ディジョンは、フランス中部に位置する都市で、ヨーロッパの東西と南北を結ぶ街道の要衝にあり、ローマ人によって建てられた都市が始まりです。
中世に比類なき繁栄を誇ったブルゴーニュ公国は、芸術を奨励したことでも知られ、その伝統によって生まれた「ディジョン美術館」は、14-15世紀、ディジョンがブルゴーニュ公国の首都だった頃のブルゴーニュ大公宮殿の東ウィングに納まっています。
ただ宮殿には当時の名残はほとんどなく、大部分がヴェルサイユ宮殿を建てたジュール・マンサールによりローマ建築風に増改築されています。
この美術館は、ルーヴルに先立つ1787年にフランス最古の美術館の一つとしてブルゴーニュ大公の収集品を中心に開館しています。

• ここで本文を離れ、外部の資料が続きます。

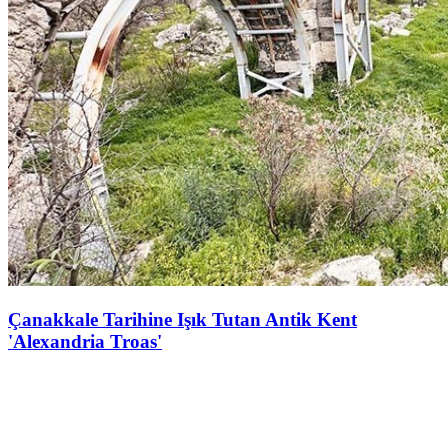
Çanakkale Tarihine Işık Tutan Antik Kent
'Alexandria Troas'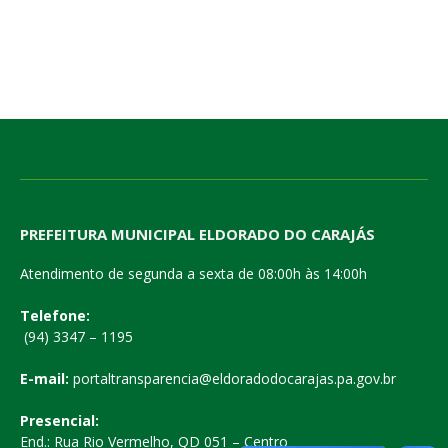
PREFEITURA MUNICIPAL ELDORADO DO CARAJÁS
Atendimento de segunda a sexta de 08:00h às 14:00h
Telefone:
(94) 3347 – 1195
E-mail:
portaltransparencia@eldoradodocarajas.pa.gov.br
Presencial:
End.: Rua Rio Vermelho, QD 051 – Centro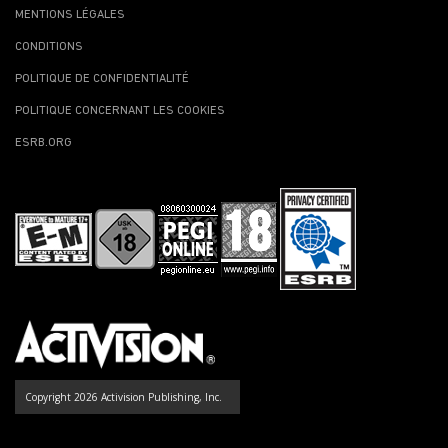
MENTIONS LÉGALES
CONDITIONS
POLITIQUE DE CONFIDENTIALITÉ
POLITIQUE CONCERNANT LES COOKIES
ESRB.ORG
Copyright 2026 Activision Publishing, Inc.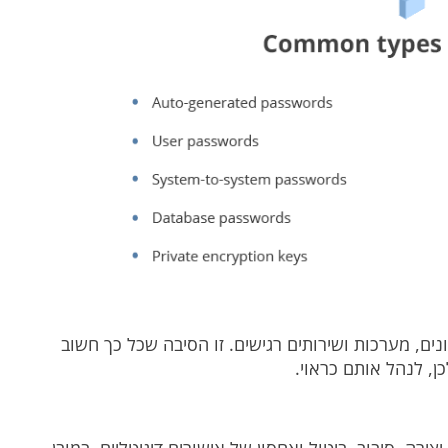
ם, מערכות ושירותים רגישים. זו הסיבה שכל כך חשוב
ן, לנהל אותם כראוי.
ירה, סיבוב, ביטול ואחסון של אישורים דיגיטליים. במובן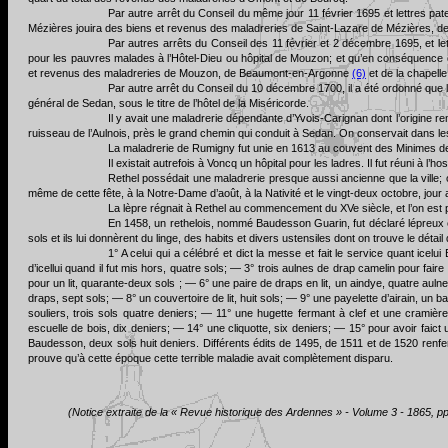
Par autre arrêt du Conseil du même jour 11 février 1695 et lettres pate
Mézières jouira des biens et revenus des maladreries de Saint-Lazare de Mézières, de
Par autres arrêts du Conseil des 11 février et 2 décembre 1695, et lett
pour les pauvres malades à l’Hôtel-Dieu ou hôpital de Mouzon; et qu’en conséquence des
et revenus des maladreries de Mouzon, de Beaumont-en-Argonne
(6)
et de la chapell
Par autre arrêt du Conseil du 10 décembre 1700, il a été ordonné que l
général de Sedan, sous le titre de l’hôtel de la Miséricorde.
Il y avait une maladrerie dépendante d’Yvois-Carignan dont l’origine re
ruisseau de l’Aulnois, près le grand chemin qui conduit à Sedan. On conservait dans les
La maladrerie de Rumigny fut unie en 1613 au couvent des Minimes d
Il existait autrefois à Voncq un hôpital pour les ladres. Il fut réuni à 
Rethel possédait une maladrerie presque aussi ancienne que la ville;
même de cette fête, à la Notre-Dame d’août, à la Nativité et le vingt-deux octobre, jour
La lèpre régnait à Rethel au commencement du XVe siècle, et l’on est port
En 1458, un rethelois, nommé Baudesson Guarin, fut déclaré lépreux et
sols et ils lui donnèrent du linge, des habits et divers ustensiles dont on trouve le déta
1° A celui qui a célébré et dict la messe et fait le service quant icel
d’icellui quand il fut mis hors, quatre sols; — 3° trois aulnes de drap camelin pour faire
pour un lit, quarante-deux sols ; — 6° une paire de draps en lit, un aindye, quatre auln
draps, sept sols; — 8° un couvertoire de lit, huit sols; — 9° une payelette d’airain, un 
souliers, trois sols quatre deniers; — 11° une hugette fermant à clef et une cramière
escuelle de bois, dix deniers; — 14° une cliquotte, six deniers; — 15° pour avoir faict un
Baudesson, deux sols huit deniers. Différents édits de 1495, de 1511 et de 1520 renferm
prouve qu’à cette époque cette terrible maladie avait complètement disparu.
(Notice extraite de la « Revue historique des Ardennes » - Volume 3 - 1865, p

フランスの地方都市の美術館の多くは、1789年の革命後、共和国政府が民衆の啓蒙のために王家や貴族が所蔵していたコレクションを分散し、創設されたものが多いのですが、ディジョンの場合は、中央からそうした通達が来る前に、独自で美術館を設立していました。
絵画に加え、エジプト、ギリシャ、ローマ時代からの遺物、家具、彫刻等幅広い作品が展示されています。
豊富なコレクションの中から幾つか目を惹いた作品を採り上げてみましょう。
先ずは一対の「シャンモル修道院祭壇画」。1399年頃完成。ウルトラマリン・ブルーを惜しげもなく使い、国際ゴシックの影響を留めるものの写実的、人間的で色彩豊か。非常に品質が高い。
作者はメルキオール・ブルーデルラム。1381年から1409年にかけてブルゴーニュ公フィリップ2世らに仕えていた記録が残されているのみの画家です。
ほぼ確実にブルーデルラムの作品であろうと考えられているのは、板に描かれたこの作品のみと言われています。
続いてロベルト・カンピンの「キリスト生誕」。
彼はヤン・ファン・エイクと共に初期フランドル絵画を代表する一人ですが、エイクと異なり、作品に署名も作成日も残さなかったため、確実に彼の作品と言えるものは現存していません。
ただ彼の記録については当時としては比較的残されている方で、1375年頃ヴァランシエンヌの生まれとされ、1406年トゥルネーに工房を開き、1444年その地で没するまで徒弟が絶えなかったと言われます。徒弟の一人が有名なロヒール・ファン・デル・ウェイデン。
カンピンはそれまでのテンペラではなく、新技術の油絵具を使いこなし、美しい色彩を表現した最初の画家の一人でした。油彩という新しい技法で明暗を描き出すことで、絵画に立体感や複雑な遠近感などを構成することに成功したのです。
「キリスト生誕」は1420-26年頃の作とされますが、多彩な人物表現に加え、西洋で最初の自然な風景描写のある絵画です。
その他にもロレンツォ・ロットの「婦人の肖像」、ジョルジュ・ド・ラ・トゥールの「ランプをともす少年」、モローの300 x 319cmの大作「雅歌」、ティソの「銭湯での日本女性」等素晴らしい作品が目白押しなのでした。
もっとも、ティソのモデルの女性はどうみてもフランス人のようですが。